(Records supplied Opens)
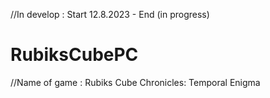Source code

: //In develop : Start 12.8.2023 - End (in progress)
# RubiksCubePC 

//Name of game : Rubiks Cube Chronicles: Temporal Enigma
 
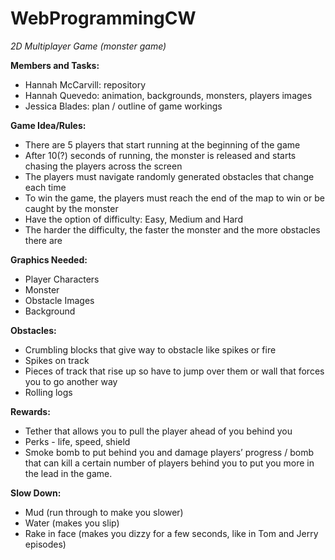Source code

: # WebProgrammingCW
*2D Multiplayer Game (monster game)*

**Members and Tasks:**
- Hannah McCarvill: repository
- Hannah Quevedo: animation, backgrounds, monsters, players images
- Jessica Blades: plan / outline of game workings

**Game Idea/Rules:**
- There are 5 players that start running at the beginning of the game 
- After 10(?) seconds of running, the monster is released and starts chasing the players across the screen
- The players must navigate randomly generated obstacles that change each time
- To win the game, the players must reach the end of the map to win or be caught by the monster
- Have the option of difficulty: Easy, Medium and Hard 
- The harder the difficulty, the faster the monster and the more obstacles there are
	
**Graphics Needed:**
- Player Characters
- Monster
- Obstacle Images
- Background
	



**Obstacles:**
- Crumbling blocks that give way to obstacle like spikes or fire
- Spikes on track 
- Pieces of track that rise up so have to jump over them or wall that forces you to go another way
- Rolling logs

**Rewards:**
- Tether that allows you to pull the player ahead of you behind you
- Perks - life, speed, shield
- Smoke bomb to put behind you and damage players’ progress / bomb that can kill a certain number of players behind you to put you more in the lead in the game.

**Slow Down:**
- Mud (run through to make you slower) 
- Water (makes you slip)
- Rake in face (makes you dizzy for a few seconds, like in Tom and Jerry episodes)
(Records supplied Closes)
* **What you have to do**
Your answer should be every line above, written out exactly, with no pictures.

* **Written answer**
Source code

: //In develop : Start 12.8.2023 - End (in progress)
# RubiksCubePC 

//Name of game : Rubiks Cube Chronicles: Temporal Enigma
 
Source code

: # WebProgrammingCW
*2D Multiplayer Game (monster game)*

**Members and Tasks:**
- Hannah McCarvill: repository
- Hannah Quevedo: animation, backgrounds, monsters, players images
- Jessica Blades: plan / outline of game workings

**Game Idea/Rules:**
- There are 5 players that start running at the beginning of the game 
- After 10(?) seconds of running, the monster is released and starts chasing the players across the screen
- The players must navigate randomly generated obstacles that change each time
- To win the game, the players must reach the end of the map to win or be caught by the monster
- Have the option of difficulty: Easy, Medium and Hard 
- The harder the difficulty, the faster the monster and the more obstacles there are
	
**Graphics Needed:**
- Player Characters
- Monster
- Obstacle Images
- Background
	



**Obstacles:**
- Crumbling blocks that give way to obstacle like spikes or fire
- Spikes on track 
- Pieces of track that rise up so have to jump over them or wall that forces you to go another way
- Rolling logs

**Rewards:**
- Tether that allows you to pull the player ahead of you behind you
- Perks - life, speed, shield
- Smoke bomb to put behind you and damage players’ progress / bomb that can kill a certain number of players behind you to put you more in the lead in the game.

**Slow Down:**
- Mud (run through to make you slower) 
- Water (makes you slip)
- Rake in face (makes you dizzy for a few seconds, like in Tom and Jerry episodes)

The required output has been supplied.